Starting at the line that has "text_box [899, 91, 1206, 206]" and stopping after the line that has "Rendered at 2001 by 1125 pixels.", reproduce the listing below exactly; omit everything else.

* [ENTRIES SUPPLIED]
• • • • •

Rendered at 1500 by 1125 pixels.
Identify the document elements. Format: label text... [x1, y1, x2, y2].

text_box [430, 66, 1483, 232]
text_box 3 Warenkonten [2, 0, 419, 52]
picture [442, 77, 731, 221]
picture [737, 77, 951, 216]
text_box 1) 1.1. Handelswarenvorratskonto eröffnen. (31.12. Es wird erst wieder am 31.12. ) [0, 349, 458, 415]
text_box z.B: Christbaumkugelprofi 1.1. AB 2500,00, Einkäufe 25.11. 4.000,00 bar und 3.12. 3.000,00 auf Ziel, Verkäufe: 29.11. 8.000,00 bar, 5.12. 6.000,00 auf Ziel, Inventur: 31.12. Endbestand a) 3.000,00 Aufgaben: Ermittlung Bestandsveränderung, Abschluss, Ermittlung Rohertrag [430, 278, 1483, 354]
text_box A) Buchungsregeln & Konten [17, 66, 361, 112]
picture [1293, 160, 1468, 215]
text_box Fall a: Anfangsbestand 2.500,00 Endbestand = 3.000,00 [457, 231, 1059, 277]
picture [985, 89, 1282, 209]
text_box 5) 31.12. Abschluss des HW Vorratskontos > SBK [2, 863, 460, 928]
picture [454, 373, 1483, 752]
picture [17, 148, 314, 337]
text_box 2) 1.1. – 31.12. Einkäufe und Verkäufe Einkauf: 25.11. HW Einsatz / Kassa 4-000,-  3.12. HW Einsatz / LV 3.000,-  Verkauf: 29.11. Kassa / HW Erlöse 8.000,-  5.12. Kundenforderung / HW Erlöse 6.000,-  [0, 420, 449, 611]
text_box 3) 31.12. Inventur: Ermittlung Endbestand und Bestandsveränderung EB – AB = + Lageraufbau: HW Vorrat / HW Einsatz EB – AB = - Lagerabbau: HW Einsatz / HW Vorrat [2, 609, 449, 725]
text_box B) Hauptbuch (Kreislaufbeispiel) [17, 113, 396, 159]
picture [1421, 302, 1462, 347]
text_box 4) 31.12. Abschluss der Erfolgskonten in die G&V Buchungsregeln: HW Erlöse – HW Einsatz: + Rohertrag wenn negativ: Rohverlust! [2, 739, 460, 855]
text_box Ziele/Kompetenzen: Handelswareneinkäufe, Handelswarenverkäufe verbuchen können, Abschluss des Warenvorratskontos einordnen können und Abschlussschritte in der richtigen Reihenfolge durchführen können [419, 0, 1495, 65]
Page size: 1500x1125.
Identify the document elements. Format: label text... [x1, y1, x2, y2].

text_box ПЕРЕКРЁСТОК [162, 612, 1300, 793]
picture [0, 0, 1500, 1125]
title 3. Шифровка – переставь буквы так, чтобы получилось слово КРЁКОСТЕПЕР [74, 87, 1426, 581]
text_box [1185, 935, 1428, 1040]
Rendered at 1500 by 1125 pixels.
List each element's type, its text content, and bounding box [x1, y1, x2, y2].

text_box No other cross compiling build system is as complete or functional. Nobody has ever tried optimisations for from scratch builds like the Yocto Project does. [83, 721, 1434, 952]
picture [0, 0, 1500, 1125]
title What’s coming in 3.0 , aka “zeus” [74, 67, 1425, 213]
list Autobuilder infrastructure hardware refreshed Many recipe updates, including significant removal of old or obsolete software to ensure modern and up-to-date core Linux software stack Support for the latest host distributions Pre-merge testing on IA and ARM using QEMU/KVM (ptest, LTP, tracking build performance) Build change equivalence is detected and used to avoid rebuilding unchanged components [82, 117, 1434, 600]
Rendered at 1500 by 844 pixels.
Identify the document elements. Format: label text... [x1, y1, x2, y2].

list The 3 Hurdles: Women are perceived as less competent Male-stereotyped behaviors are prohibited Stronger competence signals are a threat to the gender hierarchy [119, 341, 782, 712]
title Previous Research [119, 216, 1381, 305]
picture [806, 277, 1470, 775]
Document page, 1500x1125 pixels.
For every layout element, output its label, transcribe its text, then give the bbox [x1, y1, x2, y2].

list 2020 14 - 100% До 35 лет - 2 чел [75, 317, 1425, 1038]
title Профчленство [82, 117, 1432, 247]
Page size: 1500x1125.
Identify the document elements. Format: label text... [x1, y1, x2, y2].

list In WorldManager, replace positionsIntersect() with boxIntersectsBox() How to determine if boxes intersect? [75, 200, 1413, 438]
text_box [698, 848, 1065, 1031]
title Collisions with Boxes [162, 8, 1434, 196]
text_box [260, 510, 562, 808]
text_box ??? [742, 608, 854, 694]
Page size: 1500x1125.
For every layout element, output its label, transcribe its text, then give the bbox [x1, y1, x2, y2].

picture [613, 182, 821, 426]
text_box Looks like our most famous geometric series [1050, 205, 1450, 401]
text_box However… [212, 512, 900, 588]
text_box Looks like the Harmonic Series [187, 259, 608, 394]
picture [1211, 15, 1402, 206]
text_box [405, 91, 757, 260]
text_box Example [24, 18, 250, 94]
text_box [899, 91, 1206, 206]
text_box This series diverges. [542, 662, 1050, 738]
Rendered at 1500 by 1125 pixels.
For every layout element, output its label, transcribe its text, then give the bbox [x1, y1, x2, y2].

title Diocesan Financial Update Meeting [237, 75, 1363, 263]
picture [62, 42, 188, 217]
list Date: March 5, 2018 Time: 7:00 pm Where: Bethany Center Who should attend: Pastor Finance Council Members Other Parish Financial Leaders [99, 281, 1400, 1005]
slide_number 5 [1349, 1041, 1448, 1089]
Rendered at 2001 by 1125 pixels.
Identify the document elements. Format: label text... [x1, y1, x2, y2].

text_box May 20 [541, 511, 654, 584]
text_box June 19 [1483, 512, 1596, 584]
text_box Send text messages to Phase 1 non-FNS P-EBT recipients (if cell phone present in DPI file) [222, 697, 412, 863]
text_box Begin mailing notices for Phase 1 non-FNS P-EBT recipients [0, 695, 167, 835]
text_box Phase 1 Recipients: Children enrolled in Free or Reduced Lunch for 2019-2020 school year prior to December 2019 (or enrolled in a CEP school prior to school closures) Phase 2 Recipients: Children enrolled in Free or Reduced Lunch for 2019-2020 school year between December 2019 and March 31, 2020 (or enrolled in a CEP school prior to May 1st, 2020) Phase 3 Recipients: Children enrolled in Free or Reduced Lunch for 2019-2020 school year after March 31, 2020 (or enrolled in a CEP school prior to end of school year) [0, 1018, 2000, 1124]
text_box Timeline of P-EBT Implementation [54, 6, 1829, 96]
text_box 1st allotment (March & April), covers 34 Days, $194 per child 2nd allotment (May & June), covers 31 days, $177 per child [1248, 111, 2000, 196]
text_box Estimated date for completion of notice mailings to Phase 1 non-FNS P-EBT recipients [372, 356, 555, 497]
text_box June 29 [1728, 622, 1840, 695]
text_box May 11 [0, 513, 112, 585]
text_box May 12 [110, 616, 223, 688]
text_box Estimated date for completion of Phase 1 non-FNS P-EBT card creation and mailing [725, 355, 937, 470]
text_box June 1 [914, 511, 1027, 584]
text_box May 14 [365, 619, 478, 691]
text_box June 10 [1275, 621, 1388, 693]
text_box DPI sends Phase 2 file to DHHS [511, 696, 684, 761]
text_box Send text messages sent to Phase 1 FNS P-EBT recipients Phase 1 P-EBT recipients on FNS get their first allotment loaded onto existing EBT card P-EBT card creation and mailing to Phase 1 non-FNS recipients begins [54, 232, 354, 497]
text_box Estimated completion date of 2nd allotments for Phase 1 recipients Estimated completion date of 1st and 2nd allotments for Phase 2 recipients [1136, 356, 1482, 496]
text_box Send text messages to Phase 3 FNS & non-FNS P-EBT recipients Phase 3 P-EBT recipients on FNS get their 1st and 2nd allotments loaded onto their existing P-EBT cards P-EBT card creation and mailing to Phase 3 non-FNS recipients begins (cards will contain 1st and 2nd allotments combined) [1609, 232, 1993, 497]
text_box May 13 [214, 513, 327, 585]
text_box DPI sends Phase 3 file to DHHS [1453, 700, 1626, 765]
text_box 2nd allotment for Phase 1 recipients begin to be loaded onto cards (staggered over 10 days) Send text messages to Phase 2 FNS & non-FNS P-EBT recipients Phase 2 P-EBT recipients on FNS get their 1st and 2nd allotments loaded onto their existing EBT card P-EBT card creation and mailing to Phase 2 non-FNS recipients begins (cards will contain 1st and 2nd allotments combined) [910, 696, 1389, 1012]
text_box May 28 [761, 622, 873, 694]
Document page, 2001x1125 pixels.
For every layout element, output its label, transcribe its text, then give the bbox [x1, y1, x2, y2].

• • • • •

* [YOUR SOLUTION]
text_box [899, 91, 1206, 206]
text_box This series diverges. [542, 662, 1050, 738]
Rendered at 1500 by 1125 pixels.
For every layout element, output its label, transcribe its text, then give the bbox [x1, y1, x2, y2].

title Diocesan Financial Update Meeting [237, 75, 1363, 263]
picture [62, 42, 188, 217]
list Date: March 5, 2018 Time: 7:00 pm Where: Bethany Center Who should attend: Pastor Finance Council Members Other Parish Financial Leaders [99, 281, 1400, 1005]
slide_number 5 [1349, 1041, 1448, 1089]
Rendered at 2001 by 1125 pixels.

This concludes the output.